Ken Jeong stars in a video promoting the 100-beats-a-minute aspect.

Learning CPR isn’t what it used to be. For one thing, “hands-only” CPR requires fewer steps – no pulse check or mouth-to-mouth required – which safety officials hope will lead more people to perform it.

Also, these days, “Stayin’ Alive,” the Bee Gees’ disco anthem, keeps coming up. Its beat – “Well, you can tell by the way I use my walk,” and so on – matches the 100 chest compressions a minute required during resuscitation efforts. Keep that worm in your ear, safety advocates say, and you’ll be on track to simulate a cardiac arrest victim’s heartbeat.

Finally, now you can learn hands-only CPR on your phone – via a new app from the Red Cross – or through online videos. Those user-friendly efforts are part of a broad campaign to teach bystanders how to keep victims of sudden cardiac arrest alive until EMTs and paramedics arrive.

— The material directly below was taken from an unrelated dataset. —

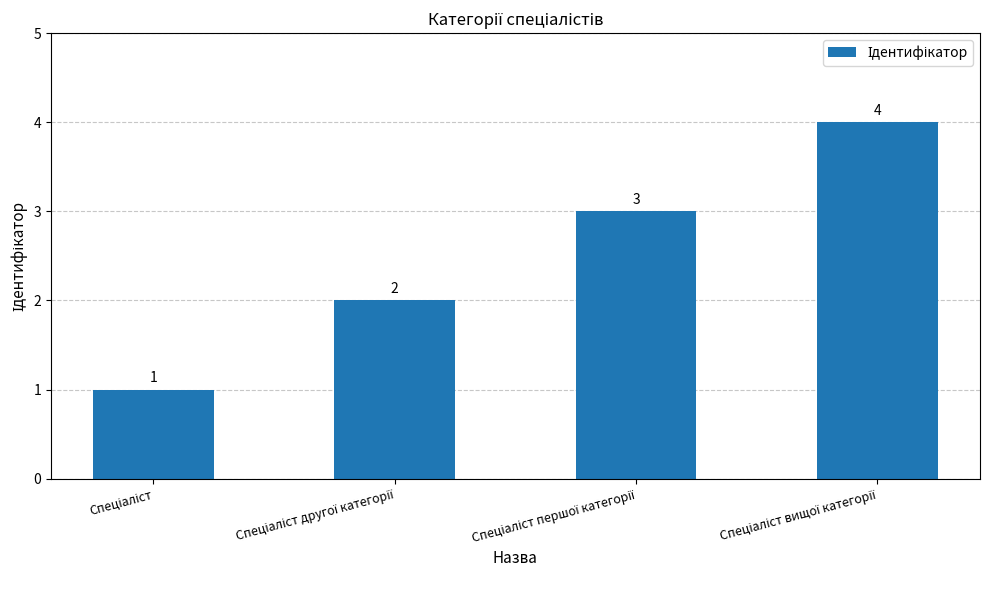

How many values are between 2 and 4?

3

The efforts are making a difference, said Assistant Chief Brian Schaeffer, of the Spokane Fire Department. He gives partial credit to hands-only CPR for a recent increase in heart-attack victims’ survival rate in Spokane.

In 2011, the Spokane Fire Department saw a 44 percent survival rate among heart-attack victims treated by its emergency personnel. That was up from rates ranging from 7 percent to 14 percent in the past few years, he said.

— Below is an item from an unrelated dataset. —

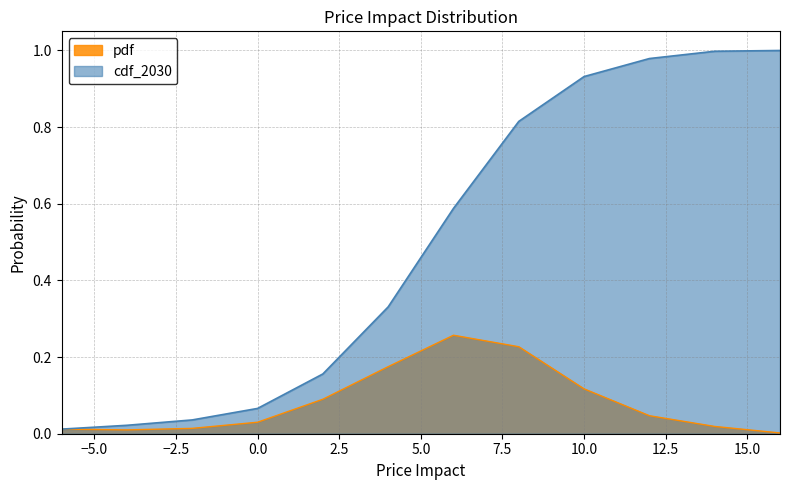

What is the value of the pdf point at the 5th from the left?

0.1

The life-saving technique requires no long classes, no fees or certification, and no mouth-to-mannequin sessions, Schaeffer said.

“It makes it so simple for somebody to be a hero,” he said.

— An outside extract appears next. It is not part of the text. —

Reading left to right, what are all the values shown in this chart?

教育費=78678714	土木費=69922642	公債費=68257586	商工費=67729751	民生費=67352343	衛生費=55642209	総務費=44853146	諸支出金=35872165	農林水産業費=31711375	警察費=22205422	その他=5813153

The American Heart Association has changed its CPR guidelines in recent years, in 2008 telling bystanders untrained in traditional CPR – or unwilling to do it because of fears they’d catch a disease from the victim – they could do hands-only CPR until paramedics arrived. In 2010, the association said even those with professional training should do the compressions first, before opening the victim’s airway and breathing into their mouth.

The latter change closely followed publication of a large study by the Journal of the American Medical Association that found that more adults survived heart attacks when they received continuous chest compressions to mimic a heartbeat, compared with traditional CPR.

Traditional CPR, which combines mouth-to-mouth breathing and chest compressions, is still best for infants and children, drowning victims, or people who collapse because of breathing problems, according to the Red Cross.

And CPR that includes rescue breaths produces better neurologic outcomes for cardiac-arrest victims, said Stacey Bogar, a CPR instructor at the American Red Cross’ Inland Northwest chapter. But hands-only CPR lets bystanders keep oxygenated blood moving to the victim’s brain, which is a lot better than doing nothing.

“That means somebody’s not brain-dead,” Bogar said.

On the eve of Independence Day, with its slate of family gatherings and physical activities, consider these resources:

• The Red Cross’ first-aid app, free for Android and iPhone users, was launched this month.

“It only takes a couple seconds to bring that up, and if you don’t know CPR it tells you how to do it,” said Sam McQueen, a disaster preparedness specialist at the Red Cross’ Spokane office.

A 28-second video tops concise written instructions for checking the victim’s breathing, calling 911 and performing chest compressions.

• A longer video produced by the Spokane Fire Department shows viewers how to perform hands-only CPR and explains how and why it works.

In the video, the department’s medical director, Dr. Scott Edminster, explains how compressions keep blood flowing to the victim’s heart and brain until professionals arrive and use a defibrillator on the patient, sending electricity to the heart to restart it.

Only about 10 percent of people will survive a heart attack if they get shocked after 8 minutes, Edminster says. “But if good chest compressions are started right away, when the person goes down, you can alter that ‘death curve’ … People will respond to electricity quite a bit longer.” 

If CPR is started immediately, he says, the survival rate for defibrillated patients rises to 40 percent or 50 percent.

• A wide-lapelled Ken Jeong, the comedian known for his roles in “The Hangover” and NBC’s “Community,” stars in a video produced by the American Heart Association that emphasizes the 100-beats-a-minute aspect.

“Disco can save lives. Yes, disco,” he says.